Boa leitura ainda é hábito de poucos

Os computadores da Biblioteca Pública do Paraná registram um total de 242.631 cadastrados desde 1994, ano em que todo sistema foi informatizado, até hoje, 7 de janeiro, data em que se comemora o Dia do Leitor. Ilusório pensar que essa é a real demanda da instituição. “Nesse número temos gente que não renovou a carteirinha, que nunca mais apareceu, que pegou um livro para a escola e não se interessou em voltar”, explica Sizuko Takemya, chefe da Divisão de Obras Gerais da Biblioteca.

Um dado que pode mensurar de alguma forma o gosto pela leitura dos 1,5 milhão de habitantes de Curitiba é a média diária de empréstimos feito pela entidade. Segundo Sizuko, são emprestados 2 mil obras por dia. Boa parte desses empréstimos, no entanto, é feito por uma clientela tradicional e fiel, que, quase religiosamente, leva dois ou três livros para casa; quando não passa a tarde lendo na biblioteca. É o caso do auxiliar de escritório Andrei Nezik, de 28 anos. Há cerca de um ano e meio ele passa na biblioteca pelo menos duas vezes por semana. Espírita, Andrei dedica-se a leitura de livros que tratem de religiosidade e espiritualidade durante pelo menos uma hora. “Trabalho a tarde, mas sempre encontro um meio de passar aqui”, sussurra ele para não incomodar os colegas.

Misticismo e auto-ajuda

E é na literatura de temas exotéricos e religiosos que, de alguma forma, os jovens estão “aprendendo” a ler. “Religião e misticismo constituem o atual roteiro de leitura dos jovens”, sentencia Élio Antunes, professor de Literatura há mais de 15 anos, que atualmente leciona em um dos principais pré-vestibulares da cidade. Para Élio, no entanto, os adolescentes de hoje lêem mais do que os de dez anos atrás. “Esses temas místicos têm atraído muito a juventude porque de certa forma compensam a lacuna deixada pela obras indicadas pela escola, que na maioria das vezes são considerada chatas”, afirma. Mas, para o professor, é indispensável que a escola e mesmo a família tente incentivar os jovens a buscar os grandes autores. “Um caminho talvez seja apresentar escritores como Rubem Fonseca, Carlos Heitor Cony e Valêncio Xavier, que geralmente trabalham com temas mais urbanos e atuais. Dessa leitura, talvez, eles possam chegar aos clássicos.”

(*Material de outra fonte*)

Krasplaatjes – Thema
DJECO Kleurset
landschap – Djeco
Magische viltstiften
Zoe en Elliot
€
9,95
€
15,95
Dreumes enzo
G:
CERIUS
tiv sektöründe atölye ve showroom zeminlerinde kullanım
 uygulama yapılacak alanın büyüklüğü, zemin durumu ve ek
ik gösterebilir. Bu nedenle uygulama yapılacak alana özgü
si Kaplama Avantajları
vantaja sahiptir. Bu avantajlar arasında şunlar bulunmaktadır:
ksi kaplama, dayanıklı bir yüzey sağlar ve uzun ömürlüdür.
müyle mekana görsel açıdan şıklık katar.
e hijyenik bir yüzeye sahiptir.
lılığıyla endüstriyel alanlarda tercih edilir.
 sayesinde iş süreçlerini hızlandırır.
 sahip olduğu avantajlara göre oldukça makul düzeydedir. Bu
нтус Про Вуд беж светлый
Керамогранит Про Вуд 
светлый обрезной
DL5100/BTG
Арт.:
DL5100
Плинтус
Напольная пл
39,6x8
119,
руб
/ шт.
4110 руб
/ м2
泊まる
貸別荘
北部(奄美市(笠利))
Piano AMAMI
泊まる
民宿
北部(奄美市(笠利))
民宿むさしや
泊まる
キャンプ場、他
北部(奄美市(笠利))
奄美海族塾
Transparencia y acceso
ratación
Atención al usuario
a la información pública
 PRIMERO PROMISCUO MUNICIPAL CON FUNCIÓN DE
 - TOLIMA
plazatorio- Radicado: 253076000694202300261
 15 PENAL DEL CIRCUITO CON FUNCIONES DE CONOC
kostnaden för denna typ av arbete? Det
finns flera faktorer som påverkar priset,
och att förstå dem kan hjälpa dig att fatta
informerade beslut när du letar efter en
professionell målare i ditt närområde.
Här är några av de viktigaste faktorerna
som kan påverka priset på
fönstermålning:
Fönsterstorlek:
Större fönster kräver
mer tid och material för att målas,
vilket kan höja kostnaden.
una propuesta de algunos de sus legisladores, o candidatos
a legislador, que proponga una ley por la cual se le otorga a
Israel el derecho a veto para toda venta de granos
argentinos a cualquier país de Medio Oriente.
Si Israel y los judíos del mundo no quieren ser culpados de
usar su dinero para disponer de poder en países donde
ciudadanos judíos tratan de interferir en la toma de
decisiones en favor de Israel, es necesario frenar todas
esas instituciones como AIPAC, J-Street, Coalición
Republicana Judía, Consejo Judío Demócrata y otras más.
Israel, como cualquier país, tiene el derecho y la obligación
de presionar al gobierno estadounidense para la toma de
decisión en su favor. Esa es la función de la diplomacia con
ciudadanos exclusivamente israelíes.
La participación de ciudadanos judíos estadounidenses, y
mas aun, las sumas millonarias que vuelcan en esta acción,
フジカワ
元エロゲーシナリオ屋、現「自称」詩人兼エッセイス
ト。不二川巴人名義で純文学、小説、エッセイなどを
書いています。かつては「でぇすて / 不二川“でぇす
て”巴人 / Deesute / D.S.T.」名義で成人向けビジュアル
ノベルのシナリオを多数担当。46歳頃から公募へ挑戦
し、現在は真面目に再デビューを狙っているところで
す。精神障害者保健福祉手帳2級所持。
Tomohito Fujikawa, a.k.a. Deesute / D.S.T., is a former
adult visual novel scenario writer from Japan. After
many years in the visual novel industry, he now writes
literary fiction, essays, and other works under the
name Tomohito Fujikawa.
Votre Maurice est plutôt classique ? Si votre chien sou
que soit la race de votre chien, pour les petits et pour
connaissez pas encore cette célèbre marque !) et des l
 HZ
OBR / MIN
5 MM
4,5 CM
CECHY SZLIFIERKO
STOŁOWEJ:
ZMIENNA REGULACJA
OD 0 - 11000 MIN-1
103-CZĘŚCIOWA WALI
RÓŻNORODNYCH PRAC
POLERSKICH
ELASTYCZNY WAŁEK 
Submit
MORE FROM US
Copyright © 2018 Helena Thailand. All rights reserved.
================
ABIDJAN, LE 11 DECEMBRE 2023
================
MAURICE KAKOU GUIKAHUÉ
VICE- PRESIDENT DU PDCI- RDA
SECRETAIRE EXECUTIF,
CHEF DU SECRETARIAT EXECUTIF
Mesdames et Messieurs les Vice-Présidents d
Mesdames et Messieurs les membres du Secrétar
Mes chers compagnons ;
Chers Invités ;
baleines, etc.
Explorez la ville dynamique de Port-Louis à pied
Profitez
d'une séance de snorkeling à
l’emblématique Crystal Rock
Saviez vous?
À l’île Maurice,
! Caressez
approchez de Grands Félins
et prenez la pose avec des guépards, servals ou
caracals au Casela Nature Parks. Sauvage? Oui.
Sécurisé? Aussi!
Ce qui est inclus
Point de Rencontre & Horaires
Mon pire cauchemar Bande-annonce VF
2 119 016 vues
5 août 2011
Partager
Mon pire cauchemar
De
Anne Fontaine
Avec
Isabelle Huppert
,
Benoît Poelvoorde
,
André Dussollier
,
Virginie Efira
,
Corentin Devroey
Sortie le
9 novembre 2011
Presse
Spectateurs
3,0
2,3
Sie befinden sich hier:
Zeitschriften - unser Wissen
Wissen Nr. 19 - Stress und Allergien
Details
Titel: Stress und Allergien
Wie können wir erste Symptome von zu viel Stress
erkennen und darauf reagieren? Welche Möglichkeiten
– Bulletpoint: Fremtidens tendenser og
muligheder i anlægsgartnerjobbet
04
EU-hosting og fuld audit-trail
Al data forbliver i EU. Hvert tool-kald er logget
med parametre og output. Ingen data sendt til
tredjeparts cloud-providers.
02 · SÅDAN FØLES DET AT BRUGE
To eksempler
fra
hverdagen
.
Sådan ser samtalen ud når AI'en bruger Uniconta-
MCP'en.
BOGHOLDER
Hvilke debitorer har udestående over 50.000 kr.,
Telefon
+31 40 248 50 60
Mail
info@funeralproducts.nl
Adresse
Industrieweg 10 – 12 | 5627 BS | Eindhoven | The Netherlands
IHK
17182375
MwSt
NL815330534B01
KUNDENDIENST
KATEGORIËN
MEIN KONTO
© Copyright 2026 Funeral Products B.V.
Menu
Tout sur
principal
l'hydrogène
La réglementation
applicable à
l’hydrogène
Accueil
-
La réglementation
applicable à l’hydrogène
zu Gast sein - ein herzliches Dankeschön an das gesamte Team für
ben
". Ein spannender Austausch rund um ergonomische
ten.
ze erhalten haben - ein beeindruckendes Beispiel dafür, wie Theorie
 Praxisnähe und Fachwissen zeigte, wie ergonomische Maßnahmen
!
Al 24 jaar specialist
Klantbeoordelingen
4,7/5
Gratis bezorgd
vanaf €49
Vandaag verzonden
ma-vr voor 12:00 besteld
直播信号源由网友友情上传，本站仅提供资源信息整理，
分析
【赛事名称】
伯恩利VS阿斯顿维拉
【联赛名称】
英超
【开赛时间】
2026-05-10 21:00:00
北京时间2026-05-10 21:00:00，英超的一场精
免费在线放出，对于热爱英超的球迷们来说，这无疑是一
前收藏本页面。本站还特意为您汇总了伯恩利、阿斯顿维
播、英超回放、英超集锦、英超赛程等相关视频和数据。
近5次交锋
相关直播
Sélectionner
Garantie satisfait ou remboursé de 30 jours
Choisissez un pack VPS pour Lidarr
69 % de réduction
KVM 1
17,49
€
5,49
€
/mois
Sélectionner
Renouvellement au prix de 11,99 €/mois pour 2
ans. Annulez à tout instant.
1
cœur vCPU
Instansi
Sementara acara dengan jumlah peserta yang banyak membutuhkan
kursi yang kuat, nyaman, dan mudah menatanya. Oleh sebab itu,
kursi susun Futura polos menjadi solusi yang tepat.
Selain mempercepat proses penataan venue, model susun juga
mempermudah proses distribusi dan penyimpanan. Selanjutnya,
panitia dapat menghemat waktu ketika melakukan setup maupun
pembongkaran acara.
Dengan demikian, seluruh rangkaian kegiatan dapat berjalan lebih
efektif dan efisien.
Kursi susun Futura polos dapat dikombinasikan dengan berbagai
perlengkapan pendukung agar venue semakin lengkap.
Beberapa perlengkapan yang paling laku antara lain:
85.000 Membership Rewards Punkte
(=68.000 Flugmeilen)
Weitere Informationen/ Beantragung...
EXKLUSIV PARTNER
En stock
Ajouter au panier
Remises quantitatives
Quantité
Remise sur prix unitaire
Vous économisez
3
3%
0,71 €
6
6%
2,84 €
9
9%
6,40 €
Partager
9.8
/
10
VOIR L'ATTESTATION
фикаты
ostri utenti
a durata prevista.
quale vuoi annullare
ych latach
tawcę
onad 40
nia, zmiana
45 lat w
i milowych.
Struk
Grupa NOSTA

Para Aramis Chain, que há quarenta anos trabalha como livreiro, o grande responsável pelo desenvolvimento do hábito da leitura é a família. “Vejo isso aqui. O avô que lia e trouxe o pai, que trouxe o filho e todos lêem e discutem o que lêem”, conta.

Para ele, mesmo a faculdade não tem cumprido seu papel de formar leitores e cidadãos. “A maioria lê só o que vai ser pedido na prova”, diz.

A Livraria do Chain é ponto de encontro de acadêmicos, intelectuais ou simplesmente de leitores vorazes. Reza a lenda que o vampiro Dalton Trevisan aparece lá quase diariamente. Com clientela tão especial, Chain dispara: “Auto-ajuda aqui é motivo de ojeriza. Aqui encontramos uns poucos, que gostam de literatura de verdade.”

Leitura como fonte de prazer

Aos 75 anos, Margarita Kappout, freqüenta a BPP desde sua fundação. Ela é o exemplo perfeito que ler nada mais é que um imenso prazer. Por volta de seus 9 anos, Margarita passou a emprestar livros da vizinha. “Li A Moreninha, Senhora, esses clássicos da Literatura Brasileira”, conta. Não demorou muito e a menina estava lendo ícones como Dostoiévski e Victor Hugo. A aposentada atualmente tem especial atração por temas policiais e amorosos. Ela, que interrompeu os estudos no ensino médio, diz que passou a hábito para a filha, sua principal companheira. “Sempre indicamos bons autores uma para a outra.”